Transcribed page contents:
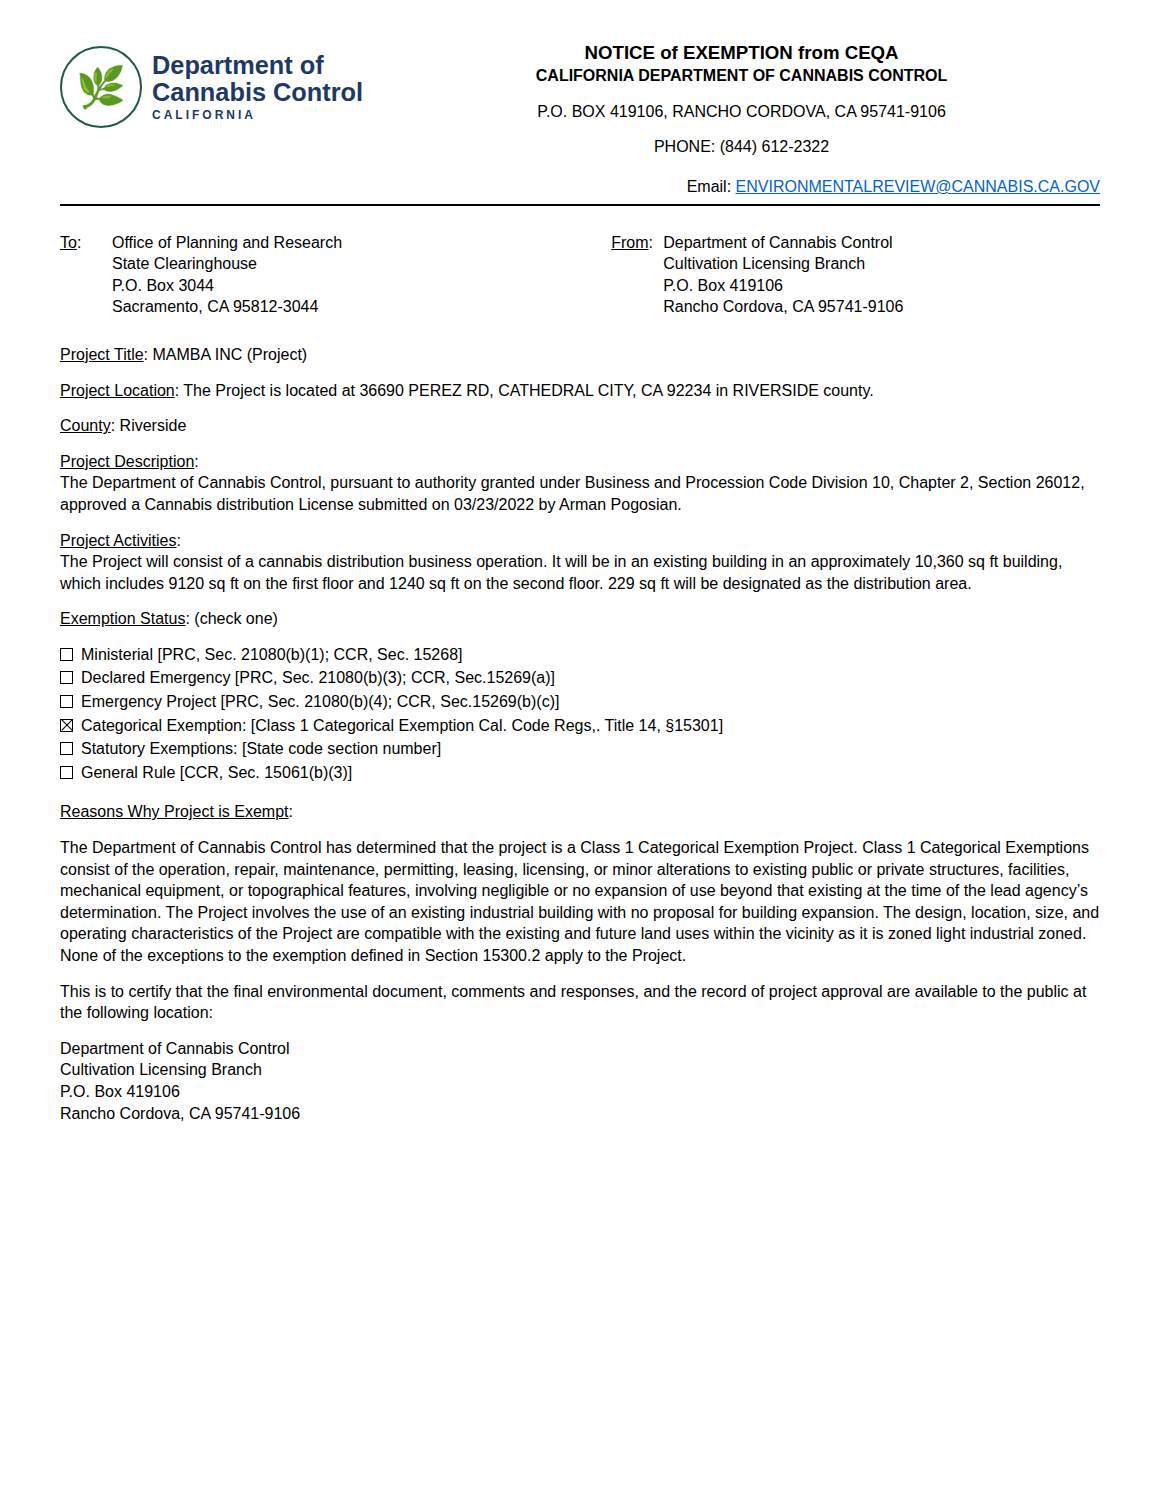🌿
Department of
Cannabis Control CALIFORNIA
NOTICE of EXEMPTION from CEQA
CALIFORNIA DEPARTMENT OF CANNABIS CONTROL
P.O. BOX 419106, RANCHO CORDOVA, CA 95741-9106
PHONE: (844) 612-2322
Email: ENVIRONMENTALREVIEW@CANNABIS.CA.GOV
| To : | Office of Planning and Research State Clearinghouse P.O. Box 3044 Sacramento, CA 95812-3044 | From : | Department of Cannabis Control Cultivation Licensing Branch P.O. Box 419106 Rancho Cordova, CA 95741-9106 |
Project Title: MAMBA INC (Project)
Project Location: The Project is located at 36690 PEREZ RD, CATHEDRAL CITY, CA 92234 in RIVERSIDE county.
County: Riverside
Project Description:
The Department of Cannabis Control, pursuant to authority granted under Business and Procession Code Division 10, Chapter 2, Section 26012, approved a Cannabis distribution License submitted on 03/23/2022 by Arman Pogosian.
Project Activities:
The Project will consist of a cannabis distribution business operation. It will be in an existing building in an approximately 10,360 sq ft building, which includes 9120 sq ft on the first floor and 1240 sq ft on the second floor. 229 sq ft will be designated as the distribution area.
Exemption Status: (check one)
Ministerial [PRC, Sec. 21080(b)(1); CCR, Sec. 15268]
Declared Emergency [PRC, Sec. 21080(b)(3); CCR, Sec.15269(a)]
Emergency Project [PRC, Sec. 21080(b)(4); CCR, Sec.15269(b)(c)]
Categorical Exemption: [Class 1 Categorical Exemption Cal. Code Regs,. Title 14, §15301]
Statutory Exemptions: [State code section number]
General Rule [CCR, Sec. 15061(b)(3)]
Reasons Why Project is Exempt:
The Department of Cannabis Control has determined that the project is a Class 1 Categorical Exemption Project. Class 1 Categorical Exemptions consist of the operation, repair, maintenance, permitting, leasing, licensing, or minor alterations to existing public or private structures, facilities, mechanical equipment, or topographical features, involving negligible or no expansion of use beyond that existing at the time of the lead agency’s determination. The Project involves the use of an existing industrial building with no proposal for building expansion. The design, location, size, and operating characteristics of the Project are compatible with the existing and future land uses within the vicinity as it is zoned light industrial zoned. None of the exceptions to the exemption defined in Section 15300.2 apply to the Project.
This is to certify that the final environmental document, comments and responses, and the record of project approval are available to the public at the following location:
Department of Cannabis Control
Cultivation Licensing Branch
P.O. Box 419106
Rancho Cordova, CA 95741-9106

Directions: Please print each entry exactly as given and keep pictures out of it.

Solution to this task:
🌿
Department of
Cannabis Control CALIFORNIA
NOTICE of EXEMPTION from CEQA
CALIFORNIA DEPARTMENT OF CANNABIS CONTROL
P.O. BOX 419106, RANCHO CORDOVA, CA 95741-9106
PHONE: (844) 612-2322
Email: ENVIRONMENTALREVIEW@CANNABIS.CA.GOV
| To : | Office of Planning and Research State Clearinghouse P.O. Box 3044 Sacramento, CA 95812-3044 | From : | Department of Cannabis Control Cultivation Licensing Branch P.O. Box 419106 Rancho Cordova, CA 95741-9106 |
Project Title: MAMBA INC (Project)
Project Location: The Project is located at 36690 PEREZ RD, CATHEDRAL CITY, CA 92234 in RIVERSIDE county.
County: Riverside
Project Description:
The Department of Cannabis Control, pursuant to authority granted under Business and Procession Code Division 10, Chapter 2, Section 26012, approved a Cannabis distribution License submitted on 03/23/2022 by Arman Pogosian.
Project Activities:
The Project will consist of a cannabis distribution business operation. It will be in an existing building in an approximately 10,360 sq ft building, which includes 9120 sq ft on the first floor and 1240 sq ft on the second floor. 229 sq ft will be designated as the distribution area.
Exemption Status: (check one)
Ministerial [PRC, Sec. 21080(b)(1); CCR, Sec. 15268]
Declared Emergency [PRC, Sec. 21080(b)(3); CCR, Sec.15269(a)]
Emergency Project [PRC, Sec. 21080(b)(4); CCR, Sec.15269(b)(c)]
Categorical Exemption: [Class 1 Categorical Exemption Cal. Code Regs,. Title 14, §15301]
Statutory Exemptions: [State code section number]
General Rule [CCR, Sec. 15061(b)(3)]
Reasons Why Project is Exempt:
The Department of Cannabis Control has determined that the project is a Class 1 Categorical Exemption Project. Class 1 Categorical Exemptions consist of the operation, repair, maintenance, permitting, leasing, licensing, or minor alterations to existing public or private structures, facilities, mechanical equipment, or topographical features, involving negligible or no expansion of use beyond that existing at the time of the lead agency’s determination. The Project involves the use of an existing industrial building with no proposal for building expansion. The design, location, size, and operating characteristics of the Project are compatible with the existing and future land uses within the vicinity as it is zoned light industrial zoned. None of the exceptions to the exemption defined in Section 15300.2 apply to the Project.
This is to certify that the final environmental document, comments and responses, and the record of project approval are available to the public at the following location:
Department of Cannabis Control
Cultivation Licensing Branch
P.O. Box 419106
Rancho Cordova, CA 95741-9106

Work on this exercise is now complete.